Now voices are being heard from the USSR saying they cannot institute a capitalist order of society without imperialist financial support and intervention. Originally, the transformation to a capitalist system was to be a do-it-yourself project. The imperialist ruling classes were only to give encouragement, make sure they did not militarily obstruct the progress, and lift the most onerous economic restrictions.
But now the bourgeois grouping is begging, "We need your support." The capitalists, on the other hand, are saying, "We can supply you with some loans, but you must pay back the interest and principal on time."
Imperialist investments have to bring in super-profits, not in the dim future, but on a quarterly basis. Failing all that, the capitalists are having second thoughts, much to their own surprise. The very objective of all the counterrevolutionary activity was to begin a process that would end with maximum super-profits. But this prospect is dimmed by the inability of the bourgeois stratum in the USSR to overturn the system on the strength of its own forces.
What U.S. imperialism and the European capitalists are beginning to realize is that what they would acquire in a new, "free" Russia would be another Brazil, made even more difficult by the fact that it is a highly industrialized country.
From the immediate point of view of super-profit, it's not there. The imperialists would gain a victory only from the point of view of the sociological or geopolitical struggle. But from the point of view of profit and loss, it is another Third World, debt-ridden country. And most of the debt has accumulated just in the past six years, since Gorbachev took over.
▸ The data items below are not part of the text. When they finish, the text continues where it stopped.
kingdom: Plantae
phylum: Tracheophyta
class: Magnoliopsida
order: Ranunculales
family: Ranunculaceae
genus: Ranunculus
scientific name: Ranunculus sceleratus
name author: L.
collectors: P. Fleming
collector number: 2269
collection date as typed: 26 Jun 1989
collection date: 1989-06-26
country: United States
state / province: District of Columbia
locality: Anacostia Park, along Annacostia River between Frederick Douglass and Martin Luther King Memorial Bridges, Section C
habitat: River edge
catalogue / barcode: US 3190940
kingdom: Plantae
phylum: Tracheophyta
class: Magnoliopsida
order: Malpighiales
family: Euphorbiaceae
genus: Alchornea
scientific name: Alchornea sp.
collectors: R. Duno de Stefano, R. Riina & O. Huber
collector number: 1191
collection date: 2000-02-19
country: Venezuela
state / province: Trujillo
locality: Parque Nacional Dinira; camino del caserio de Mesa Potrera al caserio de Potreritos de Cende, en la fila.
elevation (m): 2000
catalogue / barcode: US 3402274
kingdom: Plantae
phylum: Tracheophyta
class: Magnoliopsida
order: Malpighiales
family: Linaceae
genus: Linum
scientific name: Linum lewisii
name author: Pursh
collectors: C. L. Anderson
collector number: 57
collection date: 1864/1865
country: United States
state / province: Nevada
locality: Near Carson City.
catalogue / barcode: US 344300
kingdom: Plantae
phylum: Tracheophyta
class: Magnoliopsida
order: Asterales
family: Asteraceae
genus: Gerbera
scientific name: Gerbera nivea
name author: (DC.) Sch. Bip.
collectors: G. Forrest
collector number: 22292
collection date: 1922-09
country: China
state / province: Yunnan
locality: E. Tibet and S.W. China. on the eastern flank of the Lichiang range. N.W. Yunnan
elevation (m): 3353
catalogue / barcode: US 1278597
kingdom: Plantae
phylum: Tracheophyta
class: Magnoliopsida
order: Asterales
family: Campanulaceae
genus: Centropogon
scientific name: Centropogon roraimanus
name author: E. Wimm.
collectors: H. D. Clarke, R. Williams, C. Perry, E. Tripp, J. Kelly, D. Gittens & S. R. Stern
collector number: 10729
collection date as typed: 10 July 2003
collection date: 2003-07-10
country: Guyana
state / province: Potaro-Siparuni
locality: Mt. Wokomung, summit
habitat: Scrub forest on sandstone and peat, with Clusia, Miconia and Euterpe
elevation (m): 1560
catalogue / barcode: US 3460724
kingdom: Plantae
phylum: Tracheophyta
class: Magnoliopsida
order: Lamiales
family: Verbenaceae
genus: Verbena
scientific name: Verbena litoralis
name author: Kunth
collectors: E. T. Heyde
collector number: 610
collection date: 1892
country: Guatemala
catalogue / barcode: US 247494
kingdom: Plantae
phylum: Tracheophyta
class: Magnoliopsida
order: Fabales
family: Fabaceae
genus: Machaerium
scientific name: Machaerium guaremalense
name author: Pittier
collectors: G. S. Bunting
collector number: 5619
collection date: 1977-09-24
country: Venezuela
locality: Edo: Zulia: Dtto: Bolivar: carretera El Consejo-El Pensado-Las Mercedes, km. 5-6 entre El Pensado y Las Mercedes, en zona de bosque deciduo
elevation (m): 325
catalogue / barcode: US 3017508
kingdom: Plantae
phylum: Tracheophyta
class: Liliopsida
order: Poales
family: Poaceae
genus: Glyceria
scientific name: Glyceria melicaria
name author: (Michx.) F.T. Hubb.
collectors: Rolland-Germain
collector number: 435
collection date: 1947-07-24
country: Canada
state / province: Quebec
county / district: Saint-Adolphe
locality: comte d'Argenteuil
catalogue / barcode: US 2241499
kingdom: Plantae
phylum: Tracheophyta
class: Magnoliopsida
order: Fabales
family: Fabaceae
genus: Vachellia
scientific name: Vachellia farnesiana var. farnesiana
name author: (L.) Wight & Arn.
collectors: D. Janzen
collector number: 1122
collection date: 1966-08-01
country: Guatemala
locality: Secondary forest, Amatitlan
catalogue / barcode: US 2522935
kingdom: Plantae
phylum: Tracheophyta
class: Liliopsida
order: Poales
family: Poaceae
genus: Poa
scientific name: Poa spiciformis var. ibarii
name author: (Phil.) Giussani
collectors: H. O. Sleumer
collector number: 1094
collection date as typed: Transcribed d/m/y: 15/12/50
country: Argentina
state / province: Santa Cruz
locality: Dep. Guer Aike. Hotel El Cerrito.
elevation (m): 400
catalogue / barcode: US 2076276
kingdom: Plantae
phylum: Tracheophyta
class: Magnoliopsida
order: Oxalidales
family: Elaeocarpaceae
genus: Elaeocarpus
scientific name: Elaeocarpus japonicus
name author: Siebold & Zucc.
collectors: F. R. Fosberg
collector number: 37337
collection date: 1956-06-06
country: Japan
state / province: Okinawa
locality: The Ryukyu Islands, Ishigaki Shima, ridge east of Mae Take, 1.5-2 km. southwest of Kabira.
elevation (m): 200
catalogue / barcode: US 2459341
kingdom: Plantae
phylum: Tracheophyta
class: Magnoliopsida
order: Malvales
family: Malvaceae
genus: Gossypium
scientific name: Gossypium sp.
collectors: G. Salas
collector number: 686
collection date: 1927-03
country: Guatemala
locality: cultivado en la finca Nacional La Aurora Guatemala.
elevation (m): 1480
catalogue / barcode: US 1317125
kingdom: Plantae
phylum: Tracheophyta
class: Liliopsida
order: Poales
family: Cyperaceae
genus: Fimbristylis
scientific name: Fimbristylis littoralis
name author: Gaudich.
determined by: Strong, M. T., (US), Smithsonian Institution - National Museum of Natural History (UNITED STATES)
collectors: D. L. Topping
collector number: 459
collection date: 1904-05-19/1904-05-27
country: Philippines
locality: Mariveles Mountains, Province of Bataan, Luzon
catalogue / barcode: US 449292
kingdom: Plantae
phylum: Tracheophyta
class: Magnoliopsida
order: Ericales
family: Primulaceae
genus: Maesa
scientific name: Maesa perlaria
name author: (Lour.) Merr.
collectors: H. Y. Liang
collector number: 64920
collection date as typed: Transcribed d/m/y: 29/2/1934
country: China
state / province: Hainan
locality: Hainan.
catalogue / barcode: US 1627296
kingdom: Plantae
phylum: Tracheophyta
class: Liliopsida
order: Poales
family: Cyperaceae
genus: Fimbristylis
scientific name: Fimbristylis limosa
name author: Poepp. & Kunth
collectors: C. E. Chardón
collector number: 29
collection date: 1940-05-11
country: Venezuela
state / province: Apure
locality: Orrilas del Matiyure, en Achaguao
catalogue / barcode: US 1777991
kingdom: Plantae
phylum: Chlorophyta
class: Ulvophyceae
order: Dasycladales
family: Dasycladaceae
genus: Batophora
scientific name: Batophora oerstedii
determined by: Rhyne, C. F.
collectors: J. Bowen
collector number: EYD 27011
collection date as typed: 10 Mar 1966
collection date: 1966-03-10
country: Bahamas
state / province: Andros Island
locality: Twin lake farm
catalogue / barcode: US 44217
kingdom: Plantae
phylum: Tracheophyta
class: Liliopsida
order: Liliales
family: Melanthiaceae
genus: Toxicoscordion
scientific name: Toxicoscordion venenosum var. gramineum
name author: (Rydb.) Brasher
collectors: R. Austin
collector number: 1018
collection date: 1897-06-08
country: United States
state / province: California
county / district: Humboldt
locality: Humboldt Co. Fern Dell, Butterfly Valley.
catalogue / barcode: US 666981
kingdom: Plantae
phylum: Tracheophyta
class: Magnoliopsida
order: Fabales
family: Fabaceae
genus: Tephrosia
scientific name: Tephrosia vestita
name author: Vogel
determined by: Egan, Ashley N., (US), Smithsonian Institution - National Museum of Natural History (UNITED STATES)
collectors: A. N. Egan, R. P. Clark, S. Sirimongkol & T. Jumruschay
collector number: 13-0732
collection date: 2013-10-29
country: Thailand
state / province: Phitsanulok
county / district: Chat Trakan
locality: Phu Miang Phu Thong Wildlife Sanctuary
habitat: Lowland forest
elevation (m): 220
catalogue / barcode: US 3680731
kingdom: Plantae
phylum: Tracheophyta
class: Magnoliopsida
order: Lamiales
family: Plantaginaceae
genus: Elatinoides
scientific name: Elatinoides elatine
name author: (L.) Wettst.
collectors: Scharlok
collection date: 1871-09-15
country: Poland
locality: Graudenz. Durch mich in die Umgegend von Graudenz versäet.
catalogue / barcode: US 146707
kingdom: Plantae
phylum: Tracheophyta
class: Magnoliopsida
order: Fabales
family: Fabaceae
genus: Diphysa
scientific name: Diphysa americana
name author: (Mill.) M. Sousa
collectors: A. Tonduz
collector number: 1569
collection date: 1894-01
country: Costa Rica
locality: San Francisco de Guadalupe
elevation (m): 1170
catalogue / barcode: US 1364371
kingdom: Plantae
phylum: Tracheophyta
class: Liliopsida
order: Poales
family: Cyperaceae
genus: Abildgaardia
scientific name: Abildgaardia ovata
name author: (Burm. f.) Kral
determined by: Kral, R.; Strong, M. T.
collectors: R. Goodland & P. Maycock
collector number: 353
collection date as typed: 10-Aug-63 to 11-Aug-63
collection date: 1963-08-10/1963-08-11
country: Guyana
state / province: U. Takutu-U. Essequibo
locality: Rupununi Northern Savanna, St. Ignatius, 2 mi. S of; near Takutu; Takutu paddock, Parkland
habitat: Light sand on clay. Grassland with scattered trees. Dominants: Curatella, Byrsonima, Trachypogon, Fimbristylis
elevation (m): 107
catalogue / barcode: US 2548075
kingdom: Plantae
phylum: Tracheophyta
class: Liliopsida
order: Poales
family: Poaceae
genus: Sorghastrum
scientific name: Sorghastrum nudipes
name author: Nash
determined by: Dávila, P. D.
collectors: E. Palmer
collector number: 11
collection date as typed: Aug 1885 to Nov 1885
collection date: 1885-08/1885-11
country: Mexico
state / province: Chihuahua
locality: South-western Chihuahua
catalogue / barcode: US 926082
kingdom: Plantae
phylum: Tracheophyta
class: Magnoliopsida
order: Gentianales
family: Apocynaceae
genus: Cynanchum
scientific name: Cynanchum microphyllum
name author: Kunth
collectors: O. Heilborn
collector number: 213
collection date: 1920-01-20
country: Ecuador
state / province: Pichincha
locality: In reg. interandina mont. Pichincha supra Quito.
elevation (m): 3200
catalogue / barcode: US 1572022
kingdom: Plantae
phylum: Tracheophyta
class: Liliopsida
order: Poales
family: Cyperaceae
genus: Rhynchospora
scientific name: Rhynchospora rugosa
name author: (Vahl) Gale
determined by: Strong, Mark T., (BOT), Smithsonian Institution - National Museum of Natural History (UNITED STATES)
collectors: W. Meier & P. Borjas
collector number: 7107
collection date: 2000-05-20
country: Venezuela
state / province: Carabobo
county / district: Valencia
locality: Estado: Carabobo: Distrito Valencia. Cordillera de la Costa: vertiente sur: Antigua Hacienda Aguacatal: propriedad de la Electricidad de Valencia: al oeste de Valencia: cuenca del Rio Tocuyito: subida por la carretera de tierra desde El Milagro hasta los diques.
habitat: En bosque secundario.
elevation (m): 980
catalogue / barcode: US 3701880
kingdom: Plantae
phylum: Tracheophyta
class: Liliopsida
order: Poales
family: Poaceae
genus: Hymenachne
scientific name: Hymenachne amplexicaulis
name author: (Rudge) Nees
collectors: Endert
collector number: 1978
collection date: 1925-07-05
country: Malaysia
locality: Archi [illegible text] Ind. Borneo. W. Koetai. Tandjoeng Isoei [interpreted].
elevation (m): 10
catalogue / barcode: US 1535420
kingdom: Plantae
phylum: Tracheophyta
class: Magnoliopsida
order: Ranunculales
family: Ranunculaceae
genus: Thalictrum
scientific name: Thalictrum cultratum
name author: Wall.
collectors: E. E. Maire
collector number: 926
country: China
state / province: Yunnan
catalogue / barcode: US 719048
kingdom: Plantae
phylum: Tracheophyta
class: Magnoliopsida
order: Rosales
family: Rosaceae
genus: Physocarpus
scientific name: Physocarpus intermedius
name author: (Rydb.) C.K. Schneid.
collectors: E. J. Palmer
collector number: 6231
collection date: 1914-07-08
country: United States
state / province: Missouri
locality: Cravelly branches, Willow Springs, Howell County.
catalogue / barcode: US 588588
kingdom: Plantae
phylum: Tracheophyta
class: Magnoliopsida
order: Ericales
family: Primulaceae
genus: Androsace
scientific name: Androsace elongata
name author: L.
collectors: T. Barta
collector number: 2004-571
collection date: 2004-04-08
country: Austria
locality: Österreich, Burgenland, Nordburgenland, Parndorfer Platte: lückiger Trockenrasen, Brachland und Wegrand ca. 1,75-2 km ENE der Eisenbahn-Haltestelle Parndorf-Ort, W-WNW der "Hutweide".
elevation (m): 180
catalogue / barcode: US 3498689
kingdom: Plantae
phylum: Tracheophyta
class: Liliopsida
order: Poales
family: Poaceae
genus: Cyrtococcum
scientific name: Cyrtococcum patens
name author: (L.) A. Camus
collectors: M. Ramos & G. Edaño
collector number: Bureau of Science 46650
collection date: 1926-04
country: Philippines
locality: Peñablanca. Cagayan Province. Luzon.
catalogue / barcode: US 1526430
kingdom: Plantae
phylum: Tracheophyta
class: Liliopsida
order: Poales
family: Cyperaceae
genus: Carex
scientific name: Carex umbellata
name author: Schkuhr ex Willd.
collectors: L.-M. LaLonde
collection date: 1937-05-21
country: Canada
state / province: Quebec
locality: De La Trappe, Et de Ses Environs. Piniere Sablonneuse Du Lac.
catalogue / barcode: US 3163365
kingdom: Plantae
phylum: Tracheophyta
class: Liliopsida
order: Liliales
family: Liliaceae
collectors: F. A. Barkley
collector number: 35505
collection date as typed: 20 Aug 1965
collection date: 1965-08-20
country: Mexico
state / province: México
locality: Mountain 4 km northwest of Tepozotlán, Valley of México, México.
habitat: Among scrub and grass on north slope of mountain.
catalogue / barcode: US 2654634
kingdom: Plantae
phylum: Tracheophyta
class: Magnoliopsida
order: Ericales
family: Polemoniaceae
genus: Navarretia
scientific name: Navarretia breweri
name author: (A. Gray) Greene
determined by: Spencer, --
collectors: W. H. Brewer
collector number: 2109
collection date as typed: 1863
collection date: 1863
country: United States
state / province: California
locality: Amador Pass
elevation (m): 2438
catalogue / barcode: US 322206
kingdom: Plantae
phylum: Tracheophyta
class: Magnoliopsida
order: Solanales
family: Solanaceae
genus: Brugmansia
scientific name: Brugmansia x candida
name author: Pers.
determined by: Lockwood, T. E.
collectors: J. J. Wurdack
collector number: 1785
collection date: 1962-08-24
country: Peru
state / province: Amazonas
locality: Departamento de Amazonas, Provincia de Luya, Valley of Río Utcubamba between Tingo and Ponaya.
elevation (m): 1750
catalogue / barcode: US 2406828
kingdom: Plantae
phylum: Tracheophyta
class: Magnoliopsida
How dismayed are the bourgeois economists, like Grigory A. Yavlinsky, one of the authors of the 500-day conversion plan, who is now at Harvard University drafting a program with which he hopes to enlist the support of the Group of Seven. Says the New York Times (May 22), "Mr. Yavlinsky insisted that money was not the critical issue. ... Nonetheless, money was likely to be the sticking point among the Western powers, however sympathetic they might be to the greater goal. With the United States in recession, Germany facing huge bills for its eastern part, and bills from the Persian Gulf war still coming in, the notion of pumping billions into the Soviet Union met with little enthusiasm."
Time for new leadership
The bourgeois intellectuals and economists in the USSR thought, once their plan for restructuring went through, that they'd be able to put across the capitalist reforms without any negative response from the masses. But once the price increases and unemployment were felt, so was mass resistance.
Their next thought was to get the West to lend them the capital, so they wouldn't have to take on the masses. Hence, Gorbachev's appeal in the United Nations in September 1988 about universal human values, how all trade restrictions should be removed, etc. Some of the big so-called private commercial banks did lend money, about $50 billion, but it didn't help.
So a big struggle is opening up in the USSR. It's a quagmire for the imperialists, especially since it comes in a period of great economic crisis for them.
This gives the working class in the USSR time to reorient itself. It means there is time for a new leadership to emerge. The decisive struggle is still ahead.